The situation points out the risks to earlier investors, especially angel investors, who tend to lose control over their investments when later rounds are done. They get pushed down the stack. The founders, unfortunately, never win unless the company succeeds. That is usually what investors insist on. The founders need to be motivated.

I was lucky in my investment. I participated in the last funding round, had a senior liquidation preference, and when the company was sold off I got about half my money back. I would like to think I was really smart but the fact is the terms were negotiated before I got involved. And, unfortunately, the company did not make it, which is never a good outcome.

In reality, the majority of companies experience some sort of exit event that is not ideal. Liquidation preferences play a very important role in these cases. It can even play a role in “good exits” in that it can direct outsize proceeds to preferred stockholders, or create funny incentives when the investors are entitled to receive identical payouts under different scenarios that treat common shareholders unequally. Founders and investors need to clearly understand these terms and work through what happens in various scenarios.

This has been a basic overview of the liquidation preference. For more information, I suggest some follow-on links, which include sample text, examples and language from actual deals.

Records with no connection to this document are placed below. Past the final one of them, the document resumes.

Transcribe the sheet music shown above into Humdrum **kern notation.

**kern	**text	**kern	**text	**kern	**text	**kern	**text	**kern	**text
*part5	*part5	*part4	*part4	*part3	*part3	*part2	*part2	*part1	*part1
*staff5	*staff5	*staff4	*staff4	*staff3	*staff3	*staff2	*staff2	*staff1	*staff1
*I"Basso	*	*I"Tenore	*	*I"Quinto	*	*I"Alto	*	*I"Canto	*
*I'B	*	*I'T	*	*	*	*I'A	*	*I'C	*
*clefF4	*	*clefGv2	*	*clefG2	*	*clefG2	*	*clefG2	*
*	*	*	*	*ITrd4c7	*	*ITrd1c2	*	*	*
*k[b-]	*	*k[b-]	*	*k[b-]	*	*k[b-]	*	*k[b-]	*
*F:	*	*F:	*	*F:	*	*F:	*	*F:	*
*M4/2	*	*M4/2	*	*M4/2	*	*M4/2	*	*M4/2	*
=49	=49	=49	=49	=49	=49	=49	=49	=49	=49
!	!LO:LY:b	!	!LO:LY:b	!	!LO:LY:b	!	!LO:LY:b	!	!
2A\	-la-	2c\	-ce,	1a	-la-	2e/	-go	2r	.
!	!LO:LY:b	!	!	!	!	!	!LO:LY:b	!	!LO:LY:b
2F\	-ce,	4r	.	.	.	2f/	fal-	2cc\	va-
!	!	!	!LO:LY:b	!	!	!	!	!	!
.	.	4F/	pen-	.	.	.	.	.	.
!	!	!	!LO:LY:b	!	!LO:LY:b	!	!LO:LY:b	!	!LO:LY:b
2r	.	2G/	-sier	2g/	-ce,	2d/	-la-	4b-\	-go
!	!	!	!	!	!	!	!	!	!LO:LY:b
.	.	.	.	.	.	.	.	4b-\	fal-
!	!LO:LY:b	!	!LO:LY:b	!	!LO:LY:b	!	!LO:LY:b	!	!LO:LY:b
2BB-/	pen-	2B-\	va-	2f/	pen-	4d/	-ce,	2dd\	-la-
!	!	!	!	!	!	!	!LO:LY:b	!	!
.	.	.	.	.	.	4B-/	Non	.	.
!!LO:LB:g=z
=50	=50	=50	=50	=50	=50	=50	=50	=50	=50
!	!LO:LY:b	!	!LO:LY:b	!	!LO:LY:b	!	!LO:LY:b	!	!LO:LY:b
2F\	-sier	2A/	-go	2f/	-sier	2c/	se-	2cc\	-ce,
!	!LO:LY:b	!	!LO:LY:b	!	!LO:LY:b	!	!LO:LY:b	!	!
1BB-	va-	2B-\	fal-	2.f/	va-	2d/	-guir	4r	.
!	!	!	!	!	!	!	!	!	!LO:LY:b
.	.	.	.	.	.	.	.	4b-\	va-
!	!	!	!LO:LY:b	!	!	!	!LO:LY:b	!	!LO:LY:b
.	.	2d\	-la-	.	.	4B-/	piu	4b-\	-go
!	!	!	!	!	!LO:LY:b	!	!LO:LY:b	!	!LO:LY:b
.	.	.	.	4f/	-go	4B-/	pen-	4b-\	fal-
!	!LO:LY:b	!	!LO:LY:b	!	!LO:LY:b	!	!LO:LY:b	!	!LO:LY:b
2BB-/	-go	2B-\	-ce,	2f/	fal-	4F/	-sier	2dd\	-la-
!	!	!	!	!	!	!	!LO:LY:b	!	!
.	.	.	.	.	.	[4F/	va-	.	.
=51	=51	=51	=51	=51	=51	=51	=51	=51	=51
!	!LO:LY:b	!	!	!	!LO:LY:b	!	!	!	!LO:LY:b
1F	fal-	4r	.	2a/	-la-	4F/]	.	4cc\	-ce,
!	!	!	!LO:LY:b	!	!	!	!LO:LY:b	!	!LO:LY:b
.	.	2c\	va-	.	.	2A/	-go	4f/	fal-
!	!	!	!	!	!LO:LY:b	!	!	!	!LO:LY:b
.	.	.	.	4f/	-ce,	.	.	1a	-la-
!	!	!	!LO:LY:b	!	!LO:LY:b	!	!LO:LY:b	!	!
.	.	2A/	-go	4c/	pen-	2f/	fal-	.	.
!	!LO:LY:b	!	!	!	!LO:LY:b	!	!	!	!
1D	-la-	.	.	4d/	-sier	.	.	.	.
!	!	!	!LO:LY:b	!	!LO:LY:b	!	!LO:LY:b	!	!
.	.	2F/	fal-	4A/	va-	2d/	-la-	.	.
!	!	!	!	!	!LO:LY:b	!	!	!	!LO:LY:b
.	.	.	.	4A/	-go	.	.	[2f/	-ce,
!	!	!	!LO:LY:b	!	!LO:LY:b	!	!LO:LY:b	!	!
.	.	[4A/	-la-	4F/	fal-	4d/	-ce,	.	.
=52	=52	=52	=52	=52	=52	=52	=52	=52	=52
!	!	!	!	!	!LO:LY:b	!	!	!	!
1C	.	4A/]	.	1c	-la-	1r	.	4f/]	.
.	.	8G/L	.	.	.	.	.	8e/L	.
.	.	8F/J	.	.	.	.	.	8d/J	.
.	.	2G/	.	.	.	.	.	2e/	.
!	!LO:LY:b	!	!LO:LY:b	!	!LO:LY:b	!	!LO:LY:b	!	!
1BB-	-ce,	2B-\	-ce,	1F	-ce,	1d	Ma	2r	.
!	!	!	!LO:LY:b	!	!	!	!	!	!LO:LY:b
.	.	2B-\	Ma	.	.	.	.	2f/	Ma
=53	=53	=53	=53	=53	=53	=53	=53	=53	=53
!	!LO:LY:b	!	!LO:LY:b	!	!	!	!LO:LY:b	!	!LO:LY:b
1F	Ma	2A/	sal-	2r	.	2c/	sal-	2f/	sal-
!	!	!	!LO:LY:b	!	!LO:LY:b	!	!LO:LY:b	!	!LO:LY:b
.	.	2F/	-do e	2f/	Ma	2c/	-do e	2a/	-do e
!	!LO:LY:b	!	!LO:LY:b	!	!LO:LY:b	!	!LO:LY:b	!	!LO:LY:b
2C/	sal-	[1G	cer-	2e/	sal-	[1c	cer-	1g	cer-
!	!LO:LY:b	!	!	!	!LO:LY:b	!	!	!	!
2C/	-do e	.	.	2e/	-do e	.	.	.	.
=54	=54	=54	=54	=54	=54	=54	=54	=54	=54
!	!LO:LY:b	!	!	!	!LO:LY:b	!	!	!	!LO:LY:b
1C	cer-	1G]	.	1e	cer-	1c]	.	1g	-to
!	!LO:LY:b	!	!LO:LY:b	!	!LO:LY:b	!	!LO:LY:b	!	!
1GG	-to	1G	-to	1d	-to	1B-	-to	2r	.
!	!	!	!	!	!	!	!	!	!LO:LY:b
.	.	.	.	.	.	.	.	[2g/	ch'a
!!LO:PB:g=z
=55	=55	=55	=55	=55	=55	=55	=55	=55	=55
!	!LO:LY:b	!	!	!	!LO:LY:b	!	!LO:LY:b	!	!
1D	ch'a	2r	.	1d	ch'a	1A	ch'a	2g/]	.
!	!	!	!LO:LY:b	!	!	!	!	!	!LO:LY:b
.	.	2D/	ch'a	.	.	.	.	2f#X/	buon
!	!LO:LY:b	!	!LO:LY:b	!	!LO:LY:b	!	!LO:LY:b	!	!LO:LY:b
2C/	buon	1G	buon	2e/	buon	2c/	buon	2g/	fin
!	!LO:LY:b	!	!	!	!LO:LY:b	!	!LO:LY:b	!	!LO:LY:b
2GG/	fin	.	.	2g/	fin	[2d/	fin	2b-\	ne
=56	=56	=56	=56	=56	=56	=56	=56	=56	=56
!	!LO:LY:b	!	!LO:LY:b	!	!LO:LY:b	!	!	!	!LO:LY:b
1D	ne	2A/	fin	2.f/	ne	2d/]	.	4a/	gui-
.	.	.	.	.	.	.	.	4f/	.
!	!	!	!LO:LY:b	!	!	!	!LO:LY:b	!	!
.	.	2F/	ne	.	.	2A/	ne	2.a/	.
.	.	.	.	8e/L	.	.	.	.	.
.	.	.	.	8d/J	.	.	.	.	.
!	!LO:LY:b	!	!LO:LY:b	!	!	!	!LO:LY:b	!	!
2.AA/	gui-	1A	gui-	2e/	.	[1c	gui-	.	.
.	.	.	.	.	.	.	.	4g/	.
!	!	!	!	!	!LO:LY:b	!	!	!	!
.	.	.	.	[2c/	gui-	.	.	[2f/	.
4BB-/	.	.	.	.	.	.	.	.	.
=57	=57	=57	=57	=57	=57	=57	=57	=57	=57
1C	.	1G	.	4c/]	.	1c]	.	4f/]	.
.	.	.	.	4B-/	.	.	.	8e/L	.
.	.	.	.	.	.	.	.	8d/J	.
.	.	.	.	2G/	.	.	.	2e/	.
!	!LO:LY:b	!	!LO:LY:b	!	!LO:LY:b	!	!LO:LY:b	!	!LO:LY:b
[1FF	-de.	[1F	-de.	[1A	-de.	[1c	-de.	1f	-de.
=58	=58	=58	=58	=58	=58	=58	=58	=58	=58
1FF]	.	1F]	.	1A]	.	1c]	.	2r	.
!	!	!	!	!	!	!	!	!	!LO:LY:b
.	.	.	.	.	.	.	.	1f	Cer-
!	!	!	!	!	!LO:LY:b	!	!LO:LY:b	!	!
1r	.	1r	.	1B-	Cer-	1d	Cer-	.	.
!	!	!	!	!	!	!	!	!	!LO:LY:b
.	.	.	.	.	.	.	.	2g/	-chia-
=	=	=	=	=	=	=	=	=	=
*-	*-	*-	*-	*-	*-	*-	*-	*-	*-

http://www.burningdoor.com/askthewizard/2007/04/venture_terms_liquidation_pref.html
http://www.feld.com/wp/archives/2005/01/term-sheet-liquidation-preference.html
http://www.altgate.com/blog/2008/05/how-liquidation.html

2 Responses to “Understanding the Liquidation Preference”

  1. Berislav Lopac Says:

    While I can understand the benefits for the investor, I have never really understood why would any entrepreneur accept liquidation preference. To me, equity investors always seemed as an alternative to more traditional, debt investors, since they share the risk together with the entrepreneur. With liquidation preference a VC is no better than a bank, and in some ways it’s much worse; a bank takes just the interest, but with liquidation preference an investor essentially provides a loan while still taking a share in the company. And don’t let me even start on the multiple liquidation preferences.

  2. jstjean Says:

    Thank you for your comment.

    The types of businesses taking equity investment are usually not qualified for debt financing, at least the early stage ones. So equity financing is often the only option. Some type of liquidation preference is standard and accepted by both entrepreneurs and investors (for some very interesting reading on this visit http://www.cdixon.org/?p=271).

    Some early investors may take common shares, but it can be risky especially for larger dollars. Without a liquidation preference, it is possible for the founder to fold the company shortly following the investment and legally walk away with a portion of the investors money. This is real risk if the investor does not have majority control. The 1x liquidation preference is a reasonably fair way to mitigate that risk. I agree that high multiples and participating sweeteners seem draconian, but even they can have their place when they set a minimum return level for an investor that otherwise cannot control the parameters of an exit event.